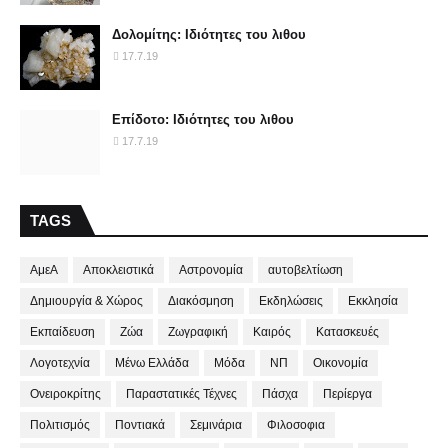
Δολομίτης: Ιδιότητες του λιθου
17.7.19
Επίδοτο: Ιδιότητες του λιθου
17.7.19
TAGS
ΑμεΑ
Αποκλειστικά
Αστρονομία
αυτοβελτίωση
Δημιουργία & Χώρος
Διακόσμηση
Εκδηλώσεις
Εκκλησία
Εκπαίδευση
Ζώα
Ζωγραφική
Καιρός
Κατασκευές
Λογοτεχνία
Μένω Ελλάδα
Μόδα
ΝΠ
Οικονομία
Ονειροκρίτης
Παραστατικές Τέχνες
Πάσχα
Περίεργα
Πολιτισμός
Ποντιακά
Σεμινάρια
Φιλοσοφια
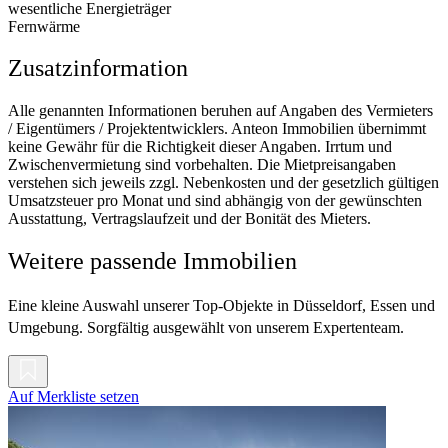
wesentliche Energieträger
Fernwärme
Zusatzinformation
Alle genannten Informationen beruhen auf Angaben des Vermieters
/ Eigentümers / Projektentwicklers. Anteon Immobilien übernimmt
keine Gewähr für die Richtigkeit dieser Angaben. Irrtum und
Zwischenvermietung sind vorbehalten. Die Mietpreisangaben
verstehen sich jeweils zzgl. Nebenkosten und der gesetzlich gültigen
Umsatzsteuer pro Monat und sind abhängig von der gewünschten
Ausstattung, Vertragslaufzeit und der Bonität des Mieters.
Weitere passende Immobilien
Eine kleine Auswahl unserer Top-Objekte in Düsseldorf, Essen und
Umgebung. Sorgfältig ausgewählt von unserem Expertenteam.
Auf Merkliste setzen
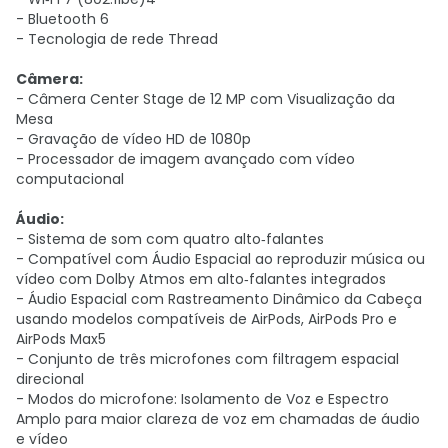
- Bluetooth 6
- Tecnologia de rede Thread
Câmera:
- Câmera Center Stage de 12 MP com Visualização da
Mesa
- Gravação de vídeo HD de 1080p
- Processador de imagem avançado com vídeo
computacional
Áudio:
- Sistema de som com quatro alto‑falantes
- Compatível com Áudio Espacial ao reproduzir música ou
vídeo com Dolby Atmos em alto‑falantes integrados
- Áudio Espacial com Rastreamento Dinâmico da Cabeça
usando modelos compatíveis de AirPods, AirPods Pro e
AirPods Max5
- Conjunto de três microfones com filtragem espacial
direcional
- Modos do microfone: Isolamento de Voz e Espectro
Amplo para maior clareza de voz em chamadas de áudio
e vídeo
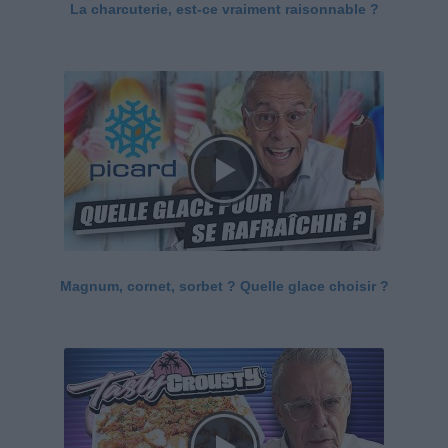
La charcuterie, est-ce vraiment raisonnable ?
Magnum, cornet, sorbet ? Quelle glace choisir ?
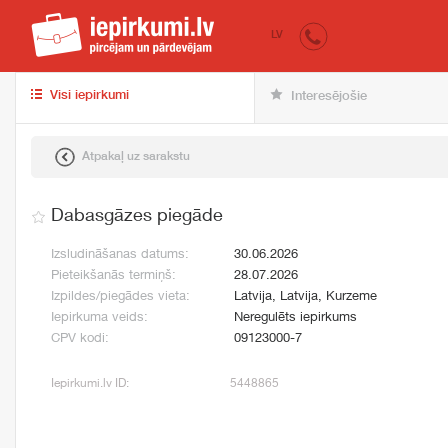
iepirkumi.lv
pir
LV
Visi iepirkumi
Interesējošie
Atpakaļ uz sarakstu
Dabasgāzes piegāde
Izsludināšanas datums:
30.06.2026
Pieteikšanās termiņš:
28.07.2026
Izpildes/piegādes vieta:
Latvija, Latvija, Kurzeme
Iepirkuma veids:
Neregulēts iepirkums
CPV kodi:
09123000-7
Iepirkumi.lv ID:
5448865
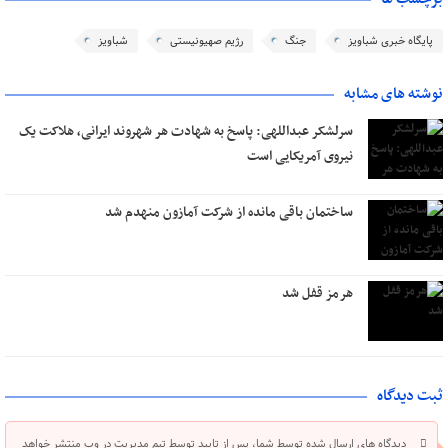
پایگاه خبری شباویز
جنگ
رژیم صهیونیستی
شباویز
نوشته های مشابه
سرلشکر عبداللهی: پاسخ به شهادت هر شهروند ایرانی، هلاکت یک
نیروی آمریکایی است
ساختمان باقی مانده از شرکت آمازون منهدم شد
هرمز قفل شد
ثبت دیدگاه
دیدگاه های ارسال شده توسط شما، پس از تایید توسط تیم مدیریت در وب منتشر خواهد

■ ■ ■ ■

> **WHAT YOU WILL DO**
All of the data needs repeating exactly, but the pictures do not.

> **ANSWER TO THIS TASK**
Δολομίτης: Ιδιότητες του λιθου
17.7.19
Επίδοτο: Ιδιότητες του λιθου
17.7.19
TAGS
ΑμεΑ
Αποκλειστικά
Αστρονομία
αυτοβελτίωση
Δημιουργία & Χώρος
Διακόσμηση
Εκδηλώσεις
Εκκλησία
Εκπαίδευση
Ζώα
Ζωγραφική
Καιρός
Κατασκευές
Λογοτεχνία
Μένω Ελλάδα
Μόδα
ΝΠ
Οικονομία
Ονειροκρίτης
Παραστατικές Τέχνες
Πάσχα
Περίεργα
Πολιτισμός
Ποντιακά
Σεμινάρια
Φιλοσοφια
wesentliche Energieträger
Fernwärme
Zusatzinformation
Alle genannten Informationen beruhen auf Angaben des Vermieters
/ Eigentümers / Projektentwicklers. Anteon Immobilien übernimmt
keine Gewähr für die Richtigkeit dieser Angaben. Irrtum und
Zwischenvermietung sind vorbehalten. Die Mietpreisangaben
verstehen sich jeweils zzgl. Nebenkosten und der gesetzlich gültigen
Umsatzsteuer pro Monat und sind abhängig von der gewünschten
Ausstattung, Vertragslaufzeit und der Bonität des Mieters.
Weitere passende Immobilien
Eine kleine Auswahl unserer Top-Objekte in Düsseldorf, Essen und
Umgebung. Sorgfältig ausgewählt von unserem Expertenteam.
Auf Merkliste setzen
- Bluetooth 6
- Tecnologia de rede Thread
Câmera:
- Câmera Center Stage de 12 MP com Visualização da
Mesa
- Gravação de vídeo HD de 1080p
- Processador de imagem avançado com vídeo
computacional
Áudio:
- Sistema de som com quatro alto‑falantes
- Compatível com Áudio Espacial ao reproduzir música ou
vídeo com Dolby Atmos em alto‑falantes integrados
- Áudio Espacial com Rastreamento Dinâmico da Cabeça
usando modelos compatíveis de AirPods, AirPods Pro e
AirPods Max5
- Conjunto de três microfones com filtragem espacial
direcional
- Modos do microfone: Isolamento de Voz e Espectro
Amplo para maior clareza de voz em chamadas de áudio
e vídeo
La charcuterie, est-ce vraiment raisonnable ?
Magnum, cornet, sorbet ? Quelle glace choisir ?
iepirkumi.lv
pir
LV
Visi iepirkumi
Interesējošie
Atpakaļ uz sarakstu
Dabasgāzes piegāde
Izsludināšanas datums:
30.06.2026
Pieteikšanās termiņš:
28.07.2026
Izpildes/piegādes vieta:
Latvija, Latvija, Kurzeme
Iepirkuma veids:
Neregulēts iepirkums
CPV kodi:
09123000-7
Iepirkumi.lv ID:
5448865
پایگاه خبری شباویز
جنگ
رژیم صهیونیستی
شباویز
نوشته های مشابه
سرلشکر عبداللهی: پاسخ به شهادت هر شهروند ایرانی، هلاکت یک
نیروی آمریکایی است
ساختمان باقی مانده از شرکت آمازون منهدم شد
هرمز قفل شد
ثبت دیدگاه
دیدگاه های ارسال شده توسط شما، پس از تایید توسط تیم مدیریت در وب منتشر خواهد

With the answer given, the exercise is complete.